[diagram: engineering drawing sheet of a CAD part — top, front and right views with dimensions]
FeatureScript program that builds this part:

---

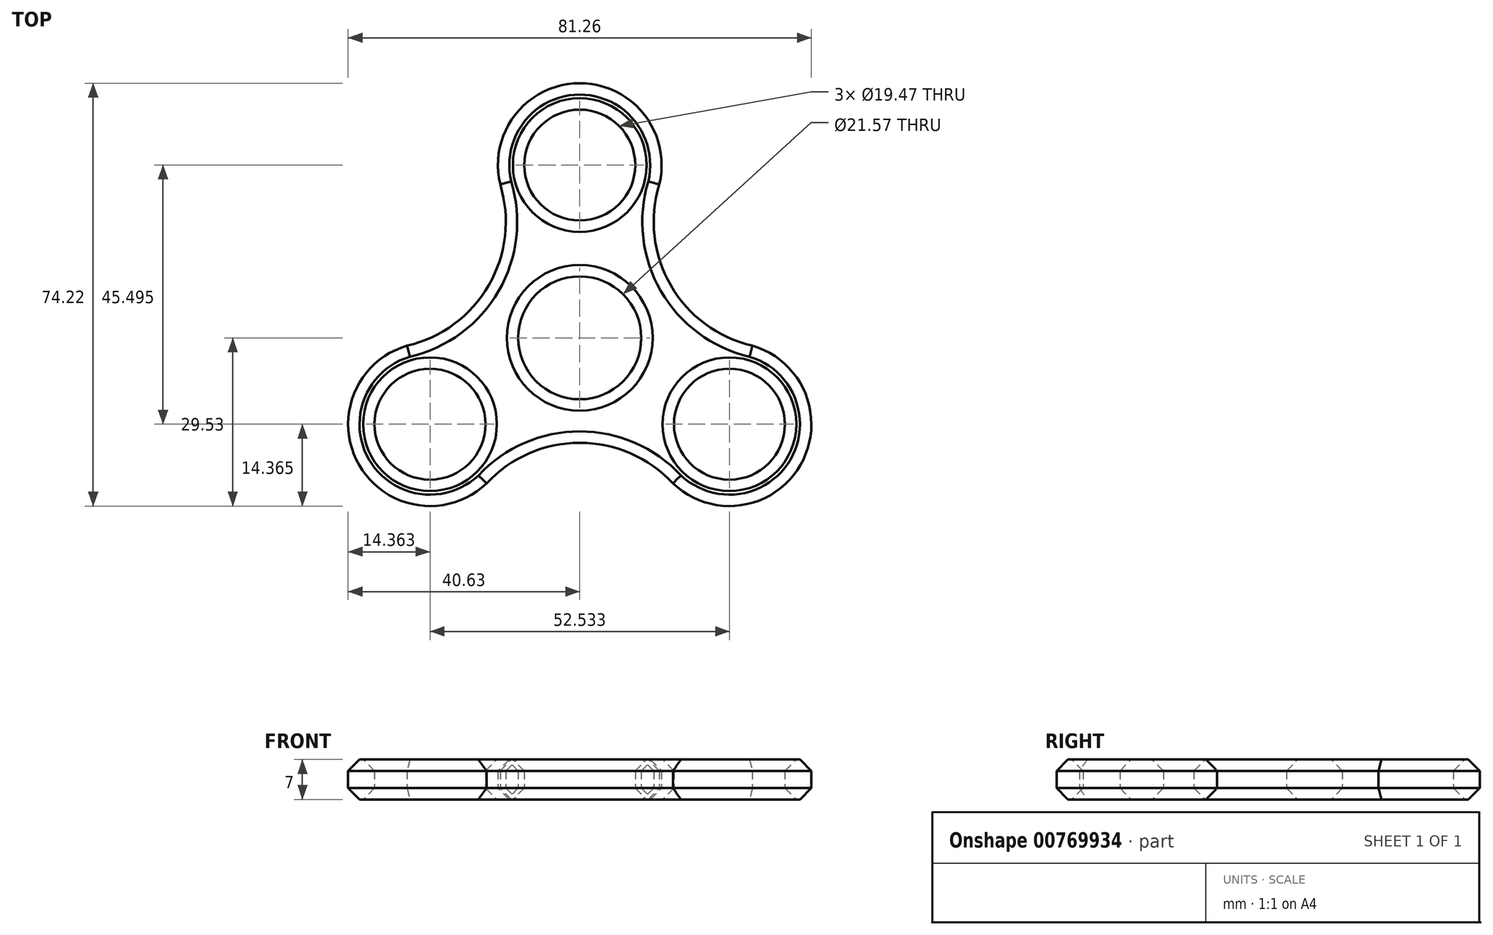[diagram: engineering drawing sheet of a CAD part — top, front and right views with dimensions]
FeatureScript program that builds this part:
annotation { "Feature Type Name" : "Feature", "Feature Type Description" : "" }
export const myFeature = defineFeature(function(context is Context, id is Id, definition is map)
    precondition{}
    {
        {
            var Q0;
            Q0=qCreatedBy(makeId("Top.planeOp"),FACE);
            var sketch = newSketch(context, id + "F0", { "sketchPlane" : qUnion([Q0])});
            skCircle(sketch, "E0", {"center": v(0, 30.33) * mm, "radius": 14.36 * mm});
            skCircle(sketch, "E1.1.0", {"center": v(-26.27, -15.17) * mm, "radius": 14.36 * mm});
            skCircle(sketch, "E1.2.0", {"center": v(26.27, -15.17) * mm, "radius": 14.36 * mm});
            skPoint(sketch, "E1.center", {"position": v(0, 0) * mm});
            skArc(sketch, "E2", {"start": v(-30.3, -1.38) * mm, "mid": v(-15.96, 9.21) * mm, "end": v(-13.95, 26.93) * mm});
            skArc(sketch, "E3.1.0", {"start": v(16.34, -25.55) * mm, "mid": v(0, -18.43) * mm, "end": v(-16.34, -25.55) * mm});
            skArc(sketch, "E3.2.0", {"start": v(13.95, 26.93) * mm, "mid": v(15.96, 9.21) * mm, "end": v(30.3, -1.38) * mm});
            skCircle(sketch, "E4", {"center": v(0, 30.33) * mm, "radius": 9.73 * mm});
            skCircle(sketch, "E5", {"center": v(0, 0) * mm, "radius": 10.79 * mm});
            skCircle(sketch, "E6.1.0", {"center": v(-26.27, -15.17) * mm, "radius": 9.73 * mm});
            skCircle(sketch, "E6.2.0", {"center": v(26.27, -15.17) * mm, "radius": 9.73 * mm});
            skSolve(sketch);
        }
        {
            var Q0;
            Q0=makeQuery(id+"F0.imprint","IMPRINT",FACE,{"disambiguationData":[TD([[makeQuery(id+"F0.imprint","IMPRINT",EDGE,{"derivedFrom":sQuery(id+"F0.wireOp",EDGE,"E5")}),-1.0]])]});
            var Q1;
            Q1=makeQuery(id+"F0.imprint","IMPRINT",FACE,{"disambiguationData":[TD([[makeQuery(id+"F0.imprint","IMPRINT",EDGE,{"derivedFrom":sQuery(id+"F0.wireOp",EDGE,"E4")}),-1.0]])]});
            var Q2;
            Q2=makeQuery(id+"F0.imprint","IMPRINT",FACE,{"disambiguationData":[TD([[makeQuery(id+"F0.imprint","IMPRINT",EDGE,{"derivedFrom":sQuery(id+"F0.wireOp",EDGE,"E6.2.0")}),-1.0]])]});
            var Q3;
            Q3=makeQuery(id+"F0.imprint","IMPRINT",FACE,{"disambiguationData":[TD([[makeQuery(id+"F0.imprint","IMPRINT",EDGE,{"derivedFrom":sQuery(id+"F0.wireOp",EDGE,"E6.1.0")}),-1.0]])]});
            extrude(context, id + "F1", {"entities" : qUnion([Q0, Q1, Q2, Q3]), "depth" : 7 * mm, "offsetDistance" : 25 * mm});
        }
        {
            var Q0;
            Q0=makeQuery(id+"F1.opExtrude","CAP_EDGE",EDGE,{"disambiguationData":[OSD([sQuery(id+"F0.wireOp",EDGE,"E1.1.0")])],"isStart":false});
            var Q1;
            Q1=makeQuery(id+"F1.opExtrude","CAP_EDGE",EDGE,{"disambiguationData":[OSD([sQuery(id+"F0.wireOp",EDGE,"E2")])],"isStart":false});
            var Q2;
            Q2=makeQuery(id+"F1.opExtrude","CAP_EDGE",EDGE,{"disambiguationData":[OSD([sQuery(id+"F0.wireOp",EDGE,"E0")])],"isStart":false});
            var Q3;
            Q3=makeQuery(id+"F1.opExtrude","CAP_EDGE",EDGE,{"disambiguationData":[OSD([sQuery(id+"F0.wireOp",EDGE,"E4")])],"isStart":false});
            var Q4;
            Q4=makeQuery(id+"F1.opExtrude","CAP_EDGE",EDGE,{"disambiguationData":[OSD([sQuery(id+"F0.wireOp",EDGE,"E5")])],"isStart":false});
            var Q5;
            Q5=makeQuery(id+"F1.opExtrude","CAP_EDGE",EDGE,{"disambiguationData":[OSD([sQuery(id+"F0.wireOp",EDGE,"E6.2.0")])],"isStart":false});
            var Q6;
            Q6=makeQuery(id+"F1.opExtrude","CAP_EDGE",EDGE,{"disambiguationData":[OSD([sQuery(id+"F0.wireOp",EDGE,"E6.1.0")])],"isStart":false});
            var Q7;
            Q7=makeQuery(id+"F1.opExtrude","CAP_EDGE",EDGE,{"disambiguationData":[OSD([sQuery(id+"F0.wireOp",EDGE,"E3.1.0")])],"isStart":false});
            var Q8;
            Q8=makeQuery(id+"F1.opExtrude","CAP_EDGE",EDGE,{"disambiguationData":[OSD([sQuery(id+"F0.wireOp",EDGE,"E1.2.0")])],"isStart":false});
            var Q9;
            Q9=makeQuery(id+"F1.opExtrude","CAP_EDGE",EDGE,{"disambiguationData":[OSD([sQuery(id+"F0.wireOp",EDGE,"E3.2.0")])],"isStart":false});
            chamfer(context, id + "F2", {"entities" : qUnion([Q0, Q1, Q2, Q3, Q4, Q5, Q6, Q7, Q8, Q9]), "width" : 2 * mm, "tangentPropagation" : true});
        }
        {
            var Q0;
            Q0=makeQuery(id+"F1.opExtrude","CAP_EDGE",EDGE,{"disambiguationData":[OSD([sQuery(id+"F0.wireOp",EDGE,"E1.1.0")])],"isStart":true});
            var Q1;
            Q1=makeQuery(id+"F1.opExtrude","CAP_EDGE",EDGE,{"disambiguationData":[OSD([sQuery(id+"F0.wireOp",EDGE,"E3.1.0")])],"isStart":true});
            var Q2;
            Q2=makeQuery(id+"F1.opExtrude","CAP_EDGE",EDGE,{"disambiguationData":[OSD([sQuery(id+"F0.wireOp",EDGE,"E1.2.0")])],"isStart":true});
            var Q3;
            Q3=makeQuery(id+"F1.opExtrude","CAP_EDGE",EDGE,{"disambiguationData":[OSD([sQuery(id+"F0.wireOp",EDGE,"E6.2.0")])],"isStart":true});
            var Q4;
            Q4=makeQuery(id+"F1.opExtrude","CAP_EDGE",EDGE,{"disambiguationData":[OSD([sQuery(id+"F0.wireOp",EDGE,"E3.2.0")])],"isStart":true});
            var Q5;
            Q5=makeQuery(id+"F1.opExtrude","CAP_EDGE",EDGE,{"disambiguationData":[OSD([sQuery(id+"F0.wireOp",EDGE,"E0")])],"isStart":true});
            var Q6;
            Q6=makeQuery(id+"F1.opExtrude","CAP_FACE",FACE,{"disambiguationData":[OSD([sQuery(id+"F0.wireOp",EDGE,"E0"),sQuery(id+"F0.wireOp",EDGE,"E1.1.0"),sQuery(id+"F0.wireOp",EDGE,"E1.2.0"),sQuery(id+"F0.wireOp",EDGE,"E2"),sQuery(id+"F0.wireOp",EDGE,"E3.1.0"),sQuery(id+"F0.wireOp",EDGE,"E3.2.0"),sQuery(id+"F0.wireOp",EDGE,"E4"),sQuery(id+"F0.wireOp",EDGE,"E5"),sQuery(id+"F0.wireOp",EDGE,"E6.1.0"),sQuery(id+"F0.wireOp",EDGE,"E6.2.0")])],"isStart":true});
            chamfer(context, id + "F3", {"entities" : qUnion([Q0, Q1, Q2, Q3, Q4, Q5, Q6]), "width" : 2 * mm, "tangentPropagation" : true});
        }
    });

**WHAT IS BEING ASKED:**
Show each line from the items above that contains the string "width".

**FINISHED ANSWER:**
            chamfer(context, id + "F2", {"entities" : qUnion([Q0, Q1, Q2, Q3, Q4, Q5, Q6, Q7, Q8, Q9]), "width" : 2 * mm, "tangentPropagation" : true});
            chamfer(context, id + "F3", {"entities" : qUnion([Q0, Q1, Q2, Q3, Q4, Q5, Q6]), "width" : 2 * mm, "tangentPropagation" : true});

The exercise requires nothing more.